Head Synchronization

The Web Native File System is a functionally persistent data structure. It's an append-only structure (with some very minor caveats for 1. data owner can overwrite to protect user sovereignty, and 2. MMPT layout is mutable at the lowest level for raw performance).

In order to share the latest version of your data with others, the root CID needs to be broadcast. WNFS works offline, but even in an online setting is fundamentally a distributed system. Knowing if your local version is ahead of the broadcast tree, or vice vera, if very important to guard against data loss.

There is nothing special about the "broadcast" part of this setup. For all intents and purposes, this can (and in future — will) be done with n machines (since versions form a partial order / semilattice).

As such, we will name the current pair being compared as "local" and "remote".

In a fully mutable setting, this can become tricky since data is dropped — you diverge immediately.You can work around this by comparing a history log (as we do for the private section). Persistent merklized data structures have several nice properties that make approaching the problem more tractable.

Comparison Algorithm

The basic comparison algorithm is the same in all cases, though some of the details change to maintain properties like security.

In all cases, we can think of the history as a set of CIDs (only how they're stored is different). If we add order (a list instead of a set), we can additionally tell where we diverged. There are four possible states:

  1. In sync (the heads are equal)

  2. Ahead of remote (remote's head CID is contained in local's history)

  3. Behind remote (local's head CID iscontained in remote's history)

  4. Diverged with a shared history (local and remote share a common ancestor)

Or, if you prefer:

data VersionOrder
= InSync
| AheadOfRemote
| BehindRemote
| DivergedAt CID

To give us a base case, we consider the genesis filesystem to be blank in all cases (Qmc5m94Gu7z62RC8waSKkZUrCCBJPyHbkpmGzEePxy2oXJ). From intuition: every file system began blank before we added something to it.
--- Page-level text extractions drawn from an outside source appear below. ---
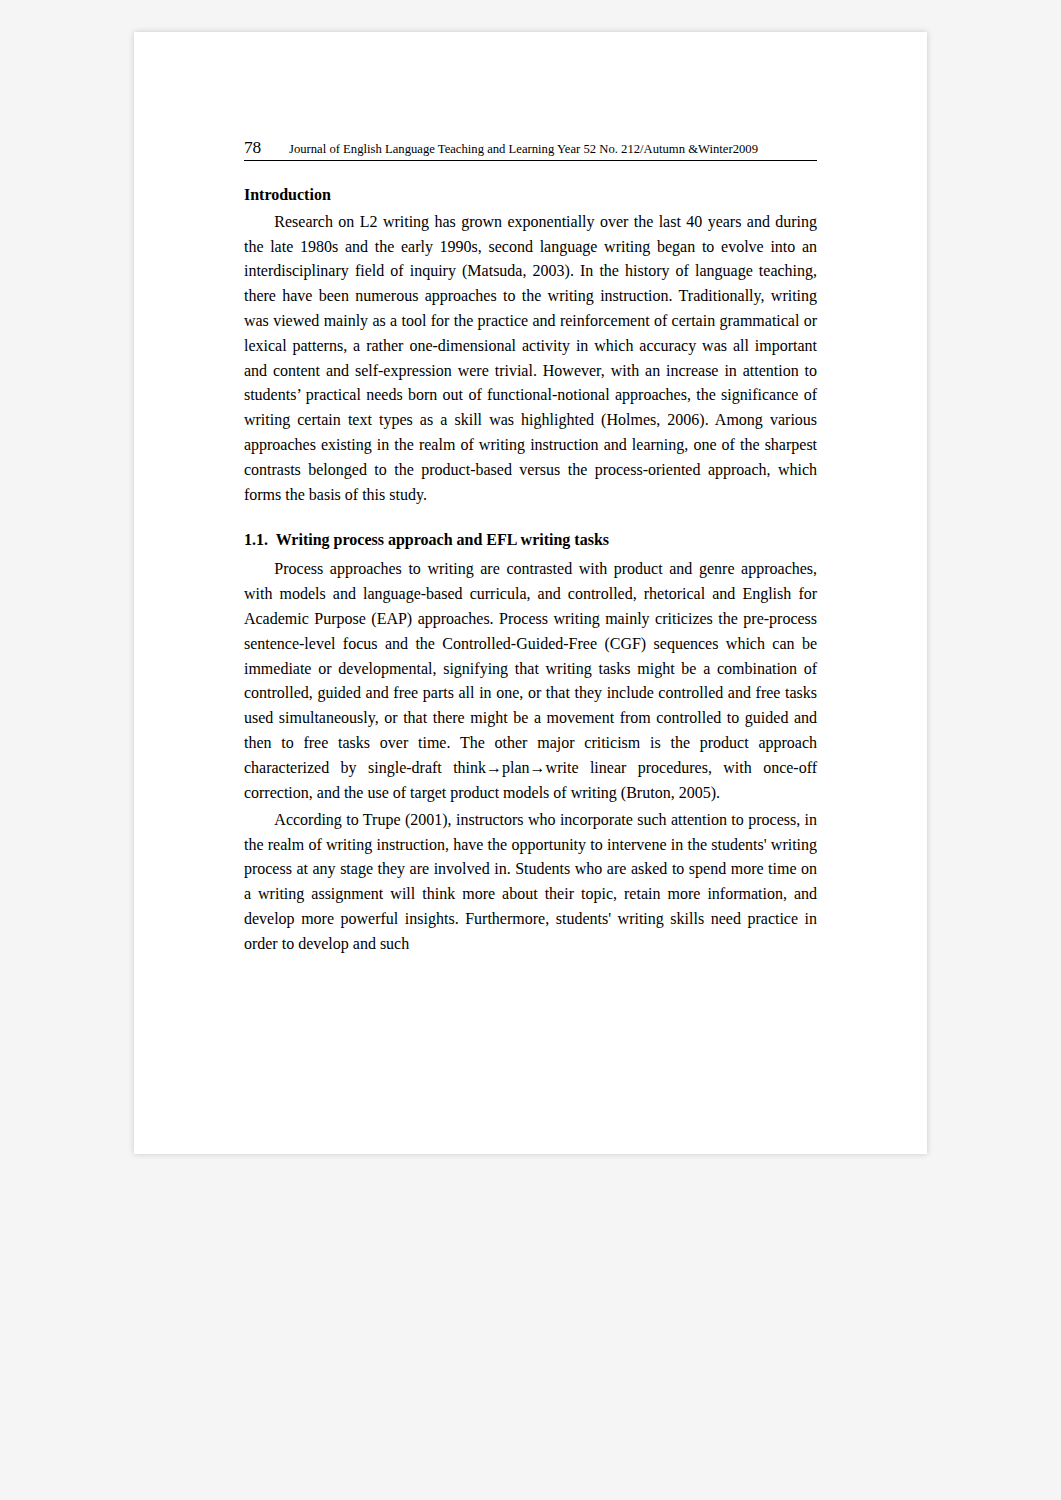78 Journal of English Language Teaching and Learning Year 52 No. 212/Autumn &Winter2009
Introduction
Research on L2 writing has grown exponentially over the last 40 years and during the late 1980s and the early 1990s, second language writing began to evolve into an interdisciplinary field of inquiry (Matsuda, 2003). In the history of language teaching, there have been numerous approaches to the writing instruction. Traditionally, writing was viewed mainly as a tool for the practice and reinforcement of certain grammatical or lexical patterns, a rather one-dimensional activity in which accuracy was all important and content and self-expression were trivial. However, with an increase in attention to students’ practical needs born out of functional-notional approaches, the significance of writing certain text types as a skill was highlighted (Holmes, 2006). Among various approaches existing in the realm of writing instruction and learning, one of the sharpest contrasts belonged to the product-based versus the process-oriented approach, which forms the basis of this study.
1.1. Writing process approach and EFL writing tasks
Process approaches to writing are contrasted with product and genre approaches, with models and language-based curricula, and controlled, rhetorical and English for Academic Purpose (EAP) approaches. Process writing mainly criticizes the pre-process sentence-level focus and the Controlled-Guided-Free (CGF) sequences which can be immediate or developmental, signifying that writing tasks might be a combination of controlled, guided and free parts all in one, or that they include controlled and free tasks used simultaneously, or that there might be a movement from controlled to guided and then to free tasks over time. The other major criticism is the product approach characterized by single-draft think→plan→write linear procedures, with once-off correction, and the use of target product models of writing (Bruton, 2005).
According to Trupe (2001), instructors who incorporate such attention to process, in the realm of writing instruction, have the opportunity to intervene in the students' writing process at any stage they are involved in. Students who are asked to spend more time on a writing assignment will think more about their topic, retain more information, and develop more powerful insights. Furthermore, students' writing skills need practice in order to develop and such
Once we have the history, we can walk back one at a time, looking for the head CID of the other system. In principe we can do this one at a time (O(m + n)), but for performance we do this simultaneously on both local and remote file systems (O(min(m, n)))

-- newest to oldest
localHistory = [localCID0, localCID1, localCID2]
remoteHistory = [remoteCID0, remoteCID1, remoteCID2, remoteCID3]
compareHistories :: [CID] -> VersionOrder
compareHistories [] [] = InSync
compareHistories [] _ = BehindRemote
compareHistories _ [] = AhedOfRemote
compareHistories locals@(localHead : _) remotes@(remoteHead : _) =
innerCompae locals remotes
where
innerCompare [] [] = InSync
innerCompare [] _ = DivergedAt genesis
innerCompare _ [] = DivergedAt genesis
innerCompare (localFocus : moreLocal) (remoteFocus : moreRemote) =
case (localFocus == remoteHead, remoteFocus == localHead) of
(True, True) -> InSync
(True, False) -> AheadOfRemote
(False, True) -> BehindRemote
(False, False) -> innerCompare moreLocal moreRemote

WNFS Root

The root of the file system itself is designed to be very flexible, and support many different versioning metds below it, specifically:

  • Structural (public)

  • Log (private for security)

  • Mutable (pretty & shared since they're not versioned)

As such, you need to look at the sections themselves to determine priority. If one section is ahead of remote, and the other is behind remote, then this is considered to have diverged, and user intervention is required. This is actually not as bad as it sounds, since the actual data content would be the same even if comparing a versioned root. It feels off because we're treating the sections differently, but they're functionally equivalent.

Where to Find History

Structural Versioning

This is the most inutitive: walk the tree backwards along the previous links. This can be done lazily.

Version Log

This style is to keep a log of versions identifiers, and walk down those lists. The logs don't need to be CIDs per se — any bijective mapping will do.

For instance, to avoid revealing correlated items on the private file system, we run the CIDs through a SHA256 first. This makes it impossible to discover the contents of each version unless you already have the CID. You don't learn any new information, since direct structural analysis gives the same information if you have all previous versions available.